Actividades>
(A) Responde, según la noticia, estas preguntas:
(i) ¿En qué dos países quiere ganar más cuota de mercado Cárnicas Mulas?
(ii) ¿Qué generación ha alcanzado ya la empresa familiar?
(iii) ¿Cómo se llama el gerente de la empresa?
(B) Devuelve tal cual el tramo de la noticia que empieza en "Cárnicas Mulas aspira" y termina en "Italia y Portugal.".

Cárnicas Mulas aspira a crecer a través de su tienda online y ganar mercado en Italia y Portugal

Se trata de una empresa familiar de origen charro que ha alcanzado ya la sexta generación
La empresa salmantina Cárnicas Mulas se ha marcado como principales objetivos de futuro crecer a través de su tienda online, www.carnicasmulas.com, uno de los pocos espacios web dedicados a la venta conjunta de embutidos y carne, y ganar mayor cuota de mercado en países en los que ya exporta, como Italia y Portugal.

Así lo ha explicado a la agencia Europa Press el gerente de la cárnica charra, Fernando Mulas, para quien en un mundo tan globalizado como este en el que se vende igual en España que en el resto de Europa y en el que está haciendo mella la crisis económica con una tendencia hacia los productos más baratos es necesario buscar nuevos canales de venta, como es el caso de internet, con presencia en Facebook y Twitter y la próxima actualización de su web accesible en italiano y portugués, y nuevos nichos de mercado en el exterior que permitan ir creciendo "poco a poco".

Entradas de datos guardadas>
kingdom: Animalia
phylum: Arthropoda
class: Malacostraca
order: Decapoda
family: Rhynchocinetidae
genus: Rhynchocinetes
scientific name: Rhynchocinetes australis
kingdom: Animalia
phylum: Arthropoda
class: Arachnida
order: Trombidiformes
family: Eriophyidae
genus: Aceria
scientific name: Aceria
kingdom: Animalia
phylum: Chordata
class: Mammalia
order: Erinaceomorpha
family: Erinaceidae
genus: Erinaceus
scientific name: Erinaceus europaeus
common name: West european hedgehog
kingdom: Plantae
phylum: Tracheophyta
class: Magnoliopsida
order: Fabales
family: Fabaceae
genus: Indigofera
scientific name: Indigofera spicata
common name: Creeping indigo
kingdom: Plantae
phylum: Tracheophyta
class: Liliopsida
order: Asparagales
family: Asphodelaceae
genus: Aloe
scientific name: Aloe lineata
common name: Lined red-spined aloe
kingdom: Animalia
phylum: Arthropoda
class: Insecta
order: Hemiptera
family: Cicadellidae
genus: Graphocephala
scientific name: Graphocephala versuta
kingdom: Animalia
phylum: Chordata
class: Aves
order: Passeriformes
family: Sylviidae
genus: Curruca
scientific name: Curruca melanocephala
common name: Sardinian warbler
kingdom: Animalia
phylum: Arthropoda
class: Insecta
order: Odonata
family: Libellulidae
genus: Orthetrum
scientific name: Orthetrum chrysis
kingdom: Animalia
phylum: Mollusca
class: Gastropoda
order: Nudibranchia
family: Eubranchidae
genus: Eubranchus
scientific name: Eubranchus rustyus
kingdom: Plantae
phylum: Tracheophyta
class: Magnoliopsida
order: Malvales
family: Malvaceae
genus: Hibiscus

Respuestas por tarea>
(A)
(i) Italia y Portugal.
(ii) La sexta.
(iii) Fernando Mulas.

(B)
Cárnicas Mulas aspira a crecer a través de su tienda online y ganar mercado en Italia y Portugal

Se trata de una empresa familiar de origen charro que ha alcanzado ya la sexta generación
La empresa salmantina Cárnicas Mulas se ha marcado como principales objetivos de futuro crecer a través de su tienda online, www.carnicasmulas.com, uno de los pocos espacios web dedicados a la venta conjunta de embutidos y carne, y ganar mayor cuota de mercado en países en los que ya exporta, como Italia y Portugal.